Daily Reform, Day 192
Galatians 2:21 & Isaiah 64:4-7
From the Reformer
Who would not detest his own vows, his cowls, his shaven crown, his bearded traditions, yes, the very Law of Moses, when he hears that for such things he rejected the grace of God and the death of Christ. It seems that such a horrible wickedness could not enter a man’s heart, that he should reject the grace of God, and despise the death of Christ. And yet this atrocity is all too common. Let us be warned. Everyone who seeks righteousness without Christ, either by works, merits, satisfactions, actions, or by the Law, rejects the grace of God, and despises the death of Christ.
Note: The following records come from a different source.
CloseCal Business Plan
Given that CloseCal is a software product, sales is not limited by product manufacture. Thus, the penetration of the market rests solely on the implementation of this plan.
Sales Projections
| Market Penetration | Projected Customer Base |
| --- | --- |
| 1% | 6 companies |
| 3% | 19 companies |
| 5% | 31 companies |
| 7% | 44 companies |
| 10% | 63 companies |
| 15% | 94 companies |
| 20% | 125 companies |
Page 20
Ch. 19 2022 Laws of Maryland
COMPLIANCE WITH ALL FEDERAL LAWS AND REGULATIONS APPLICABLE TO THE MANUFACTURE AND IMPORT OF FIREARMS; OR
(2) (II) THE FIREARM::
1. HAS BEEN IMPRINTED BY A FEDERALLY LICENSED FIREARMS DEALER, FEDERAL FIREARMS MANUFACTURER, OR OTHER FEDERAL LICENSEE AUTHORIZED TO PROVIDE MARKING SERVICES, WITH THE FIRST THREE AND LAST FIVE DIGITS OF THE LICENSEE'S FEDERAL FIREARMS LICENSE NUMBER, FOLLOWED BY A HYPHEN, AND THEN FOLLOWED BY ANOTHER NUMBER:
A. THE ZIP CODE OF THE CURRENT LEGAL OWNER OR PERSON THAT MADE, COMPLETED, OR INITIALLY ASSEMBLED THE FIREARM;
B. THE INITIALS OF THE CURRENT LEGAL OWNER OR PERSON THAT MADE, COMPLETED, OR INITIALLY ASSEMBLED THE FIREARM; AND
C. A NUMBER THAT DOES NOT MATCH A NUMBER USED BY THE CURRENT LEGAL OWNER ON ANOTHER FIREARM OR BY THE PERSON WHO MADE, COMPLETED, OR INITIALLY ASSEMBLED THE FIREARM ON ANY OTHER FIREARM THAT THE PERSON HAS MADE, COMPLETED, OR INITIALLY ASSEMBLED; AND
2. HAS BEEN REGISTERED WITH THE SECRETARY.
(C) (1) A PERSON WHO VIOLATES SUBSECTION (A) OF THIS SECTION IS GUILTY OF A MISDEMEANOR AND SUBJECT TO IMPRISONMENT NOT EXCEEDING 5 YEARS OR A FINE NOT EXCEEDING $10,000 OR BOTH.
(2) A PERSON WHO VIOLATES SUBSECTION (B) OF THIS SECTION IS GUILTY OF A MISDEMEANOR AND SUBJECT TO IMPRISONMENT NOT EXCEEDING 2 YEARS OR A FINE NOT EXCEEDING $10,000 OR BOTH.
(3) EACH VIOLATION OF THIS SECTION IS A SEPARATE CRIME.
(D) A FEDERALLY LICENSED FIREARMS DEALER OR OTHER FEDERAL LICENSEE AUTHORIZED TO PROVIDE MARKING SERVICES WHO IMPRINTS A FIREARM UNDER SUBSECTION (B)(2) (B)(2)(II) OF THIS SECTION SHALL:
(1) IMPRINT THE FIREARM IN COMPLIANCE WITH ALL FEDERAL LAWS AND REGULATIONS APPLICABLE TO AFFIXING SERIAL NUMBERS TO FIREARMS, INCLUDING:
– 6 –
—Martin Luther, Commentary on the Epistle to the Galatians
Pulling It Together
We try to “do good,” as we say. And there is the whole problem in a nutshell. We cannot. In an inspired and honest moment, Isaiah calls all of our righteous deeds “filthy rags.” (Isa 64:6) We do not tend to think this way. We think our good works are good indeed. But if you ever need clarification on whether a deed is truly righteous or not, consider your response when someone claims your good deed is not good. You get upset. Not good. Imagine with Isaiah your good deeds as a dirty rag. Dip your rag in some water and ring it out. Then try to clean up things with that dripping, dirty rag. All you are doing is spreading the dirt turned muddy. If you really want things cleaned up, you need help. You need someone with a clean rag. You need Jesus.